● Source information

+-------+

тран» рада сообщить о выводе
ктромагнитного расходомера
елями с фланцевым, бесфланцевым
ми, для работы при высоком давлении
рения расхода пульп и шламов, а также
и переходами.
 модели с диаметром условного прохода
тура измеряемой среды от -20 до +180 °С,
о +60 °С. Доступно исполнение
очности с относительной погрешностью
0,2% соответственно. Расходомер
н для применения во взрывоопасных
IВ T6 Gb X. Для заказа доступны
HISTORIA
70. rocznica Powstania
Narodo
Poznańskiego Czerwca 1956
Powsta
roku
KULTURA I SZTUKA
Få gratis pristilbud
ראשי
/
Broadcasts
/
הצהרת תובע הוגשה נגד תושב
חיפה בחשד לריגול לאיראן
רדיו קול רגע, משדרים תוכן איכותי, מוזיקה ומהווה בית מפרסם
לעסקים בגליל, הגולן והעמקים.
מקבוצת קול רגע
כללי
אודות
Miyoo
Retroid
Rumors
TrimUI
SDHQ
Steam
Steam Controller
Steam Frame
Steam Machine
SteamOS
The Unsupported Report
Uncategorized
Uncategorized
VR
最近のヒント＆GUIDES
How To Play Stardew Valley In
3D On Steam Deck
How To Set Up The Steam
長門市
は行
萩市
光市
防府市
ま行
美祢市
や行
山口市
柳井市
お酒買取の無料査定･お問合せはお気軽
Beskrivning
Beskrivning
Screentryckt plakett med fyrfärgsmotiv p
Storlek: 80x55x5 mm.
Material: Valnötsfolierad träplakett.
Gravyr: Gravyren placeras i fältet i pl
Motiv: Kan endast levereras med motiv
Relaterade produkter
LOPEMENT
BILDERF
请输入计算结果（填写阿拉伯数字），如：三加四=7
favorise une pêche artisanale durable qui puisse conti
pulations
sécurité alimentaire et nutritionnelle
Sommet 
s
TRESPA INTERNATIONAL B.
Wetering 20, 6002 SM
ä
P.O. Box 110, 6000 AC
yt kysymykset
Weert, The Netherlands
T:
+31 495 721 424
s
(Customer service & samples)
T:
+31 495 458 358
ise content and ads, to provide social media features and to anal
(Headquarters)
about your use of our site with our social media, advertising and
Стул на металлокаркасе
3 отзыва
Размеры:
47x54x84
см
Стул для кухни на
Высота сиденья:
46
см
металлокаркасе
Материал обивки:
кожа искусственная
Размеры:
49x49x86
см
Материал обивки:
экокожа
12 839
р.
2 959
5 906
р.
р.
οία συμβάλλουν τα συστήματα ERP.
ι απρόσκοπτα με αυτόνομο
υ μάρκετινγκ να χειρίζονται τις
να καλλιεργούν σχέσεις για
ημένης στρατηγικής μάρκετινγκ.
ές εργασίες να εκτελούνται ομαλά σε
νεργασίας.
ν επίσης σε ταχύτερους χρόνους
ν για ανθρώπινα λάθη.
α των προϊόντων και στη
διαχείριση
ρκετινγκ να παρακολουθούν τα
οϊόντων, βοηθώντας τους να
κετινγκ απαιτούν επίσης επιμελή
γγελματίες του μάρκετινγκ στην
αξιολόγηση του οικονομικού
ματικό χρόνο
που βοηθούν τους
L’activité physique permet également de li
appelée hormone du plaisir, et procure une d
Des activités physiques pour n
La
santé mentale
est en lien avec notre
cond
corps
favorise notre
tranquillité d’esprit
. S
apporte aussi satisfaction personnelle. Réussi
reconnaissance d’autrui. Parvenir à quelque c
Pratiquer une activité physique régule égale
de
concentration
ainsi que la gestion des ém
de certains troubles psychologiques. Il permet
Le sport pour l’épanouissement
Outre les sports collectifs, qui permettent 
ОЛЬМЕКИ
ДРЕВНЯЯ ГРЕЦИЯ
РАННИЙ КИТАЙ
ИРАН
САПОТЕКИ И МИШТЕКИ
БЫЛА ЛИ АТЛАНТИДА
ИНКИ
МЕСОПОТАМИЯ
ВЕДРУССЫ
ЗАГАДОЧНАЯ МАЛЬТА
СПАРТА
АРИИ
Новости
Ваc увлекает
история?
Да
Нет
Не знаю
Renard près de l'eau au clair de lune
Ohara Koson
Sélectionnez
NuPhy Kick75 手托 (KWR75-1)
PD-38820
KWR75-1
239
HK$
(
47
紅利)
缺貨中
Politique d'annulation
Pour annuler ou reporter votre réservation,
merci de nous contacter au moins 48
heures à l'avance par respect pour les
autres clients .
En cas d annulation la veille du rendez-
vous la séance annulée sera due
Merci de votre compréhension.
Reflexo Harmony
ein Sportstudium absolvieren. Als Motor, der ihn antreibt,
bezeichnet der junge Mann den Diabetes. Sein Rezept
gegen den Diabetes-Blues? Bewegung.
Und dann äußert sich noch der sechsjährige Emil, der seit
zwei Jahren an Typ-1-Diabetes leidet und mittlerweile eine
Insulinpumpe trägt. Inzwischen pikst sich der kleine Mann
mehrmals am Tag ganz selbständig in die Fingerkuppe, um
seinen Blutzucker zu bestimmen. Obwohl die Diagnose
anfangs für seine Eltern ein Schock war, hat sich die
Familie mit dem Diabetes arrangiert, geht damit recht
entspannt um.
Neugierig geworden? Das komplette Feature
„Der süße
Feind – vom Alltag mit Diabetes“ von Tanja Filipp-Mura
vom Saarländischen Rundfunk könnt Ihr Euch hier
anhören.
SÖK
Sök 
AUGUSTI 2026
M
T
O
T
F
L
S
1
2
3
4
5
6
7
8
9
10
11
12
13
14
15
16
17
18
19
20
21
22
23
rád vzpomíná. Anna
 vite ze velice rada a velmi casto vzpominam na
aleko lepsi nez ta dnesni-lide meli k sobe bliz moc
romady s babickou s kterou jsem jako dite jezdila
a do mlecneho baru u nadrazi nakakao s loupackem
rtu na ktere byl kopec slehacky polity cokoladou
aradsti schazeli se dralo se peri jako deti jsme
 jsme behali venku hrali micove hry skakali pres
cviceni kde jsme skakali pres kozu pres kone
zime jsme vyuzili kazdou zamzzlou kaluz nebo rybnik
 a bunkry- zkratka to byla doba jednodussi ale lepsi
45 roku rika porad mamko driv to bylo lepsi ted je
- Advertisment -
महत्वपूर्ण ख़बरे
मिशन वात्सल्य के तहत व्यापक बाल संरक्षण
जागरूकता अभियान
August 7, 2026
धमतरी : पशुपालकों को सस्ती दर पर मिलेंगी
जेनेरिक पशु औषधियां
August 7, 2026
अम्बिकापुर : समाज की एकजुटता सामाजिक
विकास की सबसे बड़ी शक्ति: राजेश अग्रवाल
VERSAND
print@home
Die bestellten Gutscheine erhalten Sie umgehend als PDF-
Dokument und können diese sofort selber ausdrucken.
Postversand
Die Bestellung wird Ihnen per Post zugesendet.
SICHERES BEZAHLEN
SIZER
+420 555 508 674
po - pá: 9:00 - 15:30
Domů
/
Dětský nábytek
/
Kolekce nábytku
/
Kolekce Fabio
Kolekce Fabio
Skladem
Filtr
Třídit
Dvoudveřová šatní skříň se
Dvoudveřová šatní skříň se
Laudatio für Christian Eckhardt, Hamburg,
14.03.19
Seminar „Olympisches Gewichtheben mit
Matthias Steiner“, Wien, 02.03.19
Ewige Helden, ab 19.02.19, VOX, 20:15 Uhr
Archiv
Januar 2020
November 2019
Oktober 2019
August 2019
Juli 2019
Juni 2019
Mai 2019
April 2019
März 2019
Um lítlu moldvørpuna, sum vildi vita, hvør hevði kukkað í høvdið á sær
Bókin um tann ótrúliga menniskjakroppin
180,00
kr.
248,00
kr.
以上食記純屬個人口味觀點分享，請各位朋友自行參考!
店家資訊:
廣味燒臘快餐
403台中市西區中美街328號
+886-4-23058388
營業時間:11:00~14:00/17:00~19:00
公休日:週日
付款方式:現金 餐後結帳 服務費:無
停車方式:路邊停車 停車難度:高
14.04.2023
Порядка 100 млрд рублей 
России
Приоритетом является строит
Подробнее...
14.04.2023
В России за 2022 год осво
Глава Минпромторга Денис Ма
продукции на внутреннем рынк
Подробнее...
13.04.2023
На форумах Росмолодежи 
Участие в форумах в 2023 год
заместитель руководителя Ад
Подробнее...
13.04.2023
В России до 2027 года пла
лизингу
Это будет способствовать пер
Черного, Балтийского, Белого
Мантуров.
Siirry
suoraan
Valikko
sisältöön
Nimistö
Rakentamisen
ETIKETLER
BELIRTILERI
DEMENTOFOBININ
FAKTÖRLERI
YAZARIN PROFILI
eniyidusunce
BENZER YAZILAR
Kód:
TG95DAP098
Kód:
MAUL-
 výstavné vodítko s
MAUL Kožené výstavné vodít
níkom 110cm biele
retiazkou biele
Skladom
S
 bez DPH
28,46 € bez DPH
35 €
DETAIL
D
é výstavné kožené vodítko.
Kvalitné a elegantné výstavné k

+-------+

● Exercise prompt
Could you extract every line from the beginning of the records through the line containing "ν επίσης σε ταχύτερους χρόνους", including that line, and reproduce them verbatim?

● Response box
тран» рада сообщить о выводе
ктромагнитного расходомера
елями с фланцевым, бесфланцевым
ми, для работы при высоком давлении
рения расхода пульп и шламов, а также
и переходами.
 модели с диаметром условного прохода
тура измеряемой среды от -20 до +180 °С,
о +60 °С. Доступно исполнение
очности с относительной погрешностью
0,2% соответственно. Расходомер
н для применения во взрывоопасных
IВ T6 Gb X. Для заказа доступны
HISTORIA
70. rocznica Powstania
Narodo
Poznańskiego Czerwca 1956
Powsta
roku
KULTURA I SZTUKA
Få gratis pristilbud
ראשי
/
Broadcasts
/
הצהרת תובע הוגשה נגד תושב
חיפה בחשד לריגול לאיראן
רדיו קול רגע, משדרים תוכן איכותי, מוזיקה ומהווה בית מפרסם
לעסקים בגליל, הגולן והעמקים.
מקבוצת קול רגע
כללי
אודות
Miyoo
Retroid
Rumors
TrimUI
SDHQ
Steam
Steam Controller
Steam Frame
Steam Machine
SteamOS
The Unsupported Report
Uncategorized
Uncategorized
VR
最近のヒント＆GUIDES
How To Play Stardew Valley In
3D On Steam Deck
How To Set Up The Steam
長門市
は行
萩市
光市
防府市
ま行
美祢市
や行
山口市
柳井市
お酒買取の無料査定･お問合せはお気軽
Beskrivning
Beskrivning
Screentryckt plakett med fyrfärgsmotiv p
Storlek: 80x55x5 mm.
Material: Valnötsfolierad träplakett.
Gravyr: Gravyren placeras i fältet i pl
Motiv: Kan endast levereras med motiv
Relaterade produkter
LOPEMENT
BILDERF
请输入计算结果（填写阿拉伯数字），如：三加四=7
favorise une pêche artisanale durable qui puisse conti
pulations
sécurité alimentaire et nutritionnelle
Sommet 
s
TRESPA INTERNATIONAL B.
Wetering 20, 6002 SM
ä
P.O. Box 110, 6000 AC
yt kysymykset
Weert, The Netherlands
T:
+31 495 721 424
s
(Customer service & samples)
T:
+31 495 458 358
ise content and ads, to provide social media features and to anal
(Headquarters)
about your use of our site with our social media, advertising and
Стул на металлокаркасе
3 отзыва
Размеры:
47x54x84
см
Стул для кухни на
Высота сиденья:
46
см
металлокаркасе
Материал обивки:
кожа искусственная
Размеры:
49x49x86
см
Материал обивки:
экокожа
12 839
р.
2 959
5 906
р.
р.
οία συμβάλλουν τα συστήματα ERP.
ι απρόσκοπτα με αυτόνομο
υ μάρκετινγκ να χειρίζονται τις
να καλλιεργούν σχέσεις για
ημένης στρατηγικής μάρκετινγκ.
ές εργασίες να εκτελούνται ομαλά σε
νεργασίας.
ν επίσης σε ταχύτερους χρόνους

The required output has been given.